In actuality, it’s simple: people make stuff, art or otherwise. People look at stuff, art or otherwise. When you look at interesting stuff, it influences what you want to make and look at. When you make different stuff, that influences the stuff you then want to make and look at. This is true whether you’re writing a research paper or speaking in public or digging holes in the dirt of your preschool playground or vomiting former meals onto the bathroom floor. Art is like all these: it’s an exercise in experience. More experience gives us the breadth and depth of knowledge to generate new, hybrid experiences. That's it. The only time it may seem otherwise is when you forget: when a non-artist sees an artist and thinks they pull from either thin-air or their own genius, or when I look at an artist I admire and wonder how they thought of ideas so beyond my own, or when someone sees an artist’s work and either doesn’t understand or doesn’t care about the value the work has to that individual. This simple mechanism is why some artists latch onto social/political statements, while some latch onto representation, while some latch onto form or technique, while some deviate wildly, while some do their own thing. The inner mechanism is simple, yet the aggregate results are complex and interesting.

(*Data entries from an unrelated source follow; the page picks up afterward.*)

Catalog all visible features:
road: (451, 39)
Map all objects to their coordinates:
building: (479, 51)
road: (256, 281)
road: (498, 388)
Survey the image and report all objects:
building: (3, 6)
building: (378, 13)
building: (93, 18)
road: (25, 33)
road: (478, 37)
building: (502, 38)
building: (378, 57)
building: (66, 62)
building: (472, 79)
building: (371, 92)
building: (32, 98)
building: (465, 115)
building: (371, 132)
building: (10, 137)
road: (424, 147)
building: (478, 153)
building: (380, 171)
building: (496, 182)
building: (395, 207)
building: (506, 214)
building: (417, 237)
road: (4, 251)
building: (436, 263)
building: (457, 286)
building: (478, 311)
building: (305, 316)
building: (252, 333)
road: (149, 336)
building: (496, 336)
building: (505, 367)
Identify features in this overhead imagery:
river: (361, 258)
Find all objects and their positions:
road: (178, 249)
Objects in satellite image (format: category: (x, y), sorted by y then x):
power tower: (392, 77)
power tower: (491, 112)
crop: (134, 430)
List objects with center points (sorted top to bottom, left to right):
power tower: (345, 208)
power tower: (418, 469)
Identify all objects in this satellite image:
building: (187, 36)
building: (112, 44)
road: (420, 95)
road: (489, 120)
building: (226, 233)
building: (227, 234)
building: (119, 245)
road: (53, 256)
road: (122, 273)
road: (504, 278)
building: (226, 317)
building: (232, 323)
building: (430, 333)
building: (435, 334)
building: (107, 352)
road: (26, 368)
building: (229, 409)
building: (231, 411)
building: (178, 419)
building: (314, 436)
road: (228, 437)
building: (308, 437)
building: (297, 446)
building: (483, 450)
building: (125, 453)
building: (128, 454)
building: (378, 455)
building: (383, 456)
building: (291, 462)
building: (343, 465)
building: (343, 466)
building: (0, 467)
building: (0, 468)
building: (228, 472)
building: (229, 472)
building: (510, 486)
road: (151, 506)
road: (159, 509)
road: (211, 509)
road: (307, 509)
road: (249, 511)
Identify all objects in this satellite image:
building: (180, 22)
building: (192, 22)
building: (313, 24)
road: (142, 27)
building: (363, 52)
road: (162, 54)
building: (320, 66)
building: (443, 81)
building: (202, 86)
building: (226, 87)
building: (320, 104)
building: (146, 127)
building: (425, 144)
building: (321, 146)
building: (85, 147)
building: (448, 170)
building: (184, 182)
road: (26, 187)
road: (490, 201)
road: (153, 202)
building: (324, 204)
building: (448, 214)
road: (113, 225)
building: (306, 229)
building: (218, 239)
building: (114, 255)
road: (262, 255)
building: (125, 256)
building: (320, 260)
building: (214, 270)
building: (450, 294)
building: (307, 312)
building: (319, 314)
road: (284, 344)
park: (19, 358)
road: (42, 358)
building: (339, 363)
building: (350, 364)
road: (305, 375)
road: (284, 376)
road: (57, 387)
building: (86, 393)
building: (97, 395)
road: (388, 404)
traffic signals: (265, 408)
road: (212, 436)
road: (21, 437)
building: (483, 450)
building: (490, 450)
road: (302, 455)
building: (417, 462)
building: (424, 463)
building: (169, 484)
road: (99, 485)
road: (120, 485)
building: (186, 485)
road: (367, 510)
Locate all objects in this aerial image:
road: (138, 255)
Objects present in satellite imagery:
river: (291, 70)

This may still seem like an unnecessary argument. You might be right. I may come off as angry or sassy. You might be right again. Though, if I am, it’s not at any thing, person, or institution in particular. Maybe you think I’m just trying to be humble, in which case I’d like to point you to the beginning of the essay and ask you to reread from the top. Or, maybe this is just common knowledge—I’m just saying obvious things. But this is my essay about contemporary art, and this is me speaking about something as general as possible while still drawing from experience. And my experience tells me that this is not common knowledge and people do not think these things are as simple as they are. The fact that we often overcomplicate (myself included), perhaps indicates more about our attraction to overthinking simple things and applying patterns to chaos, than about the overwhelmingly simple act of making and looking. I think we’d all be better off if we just simplified things a bit.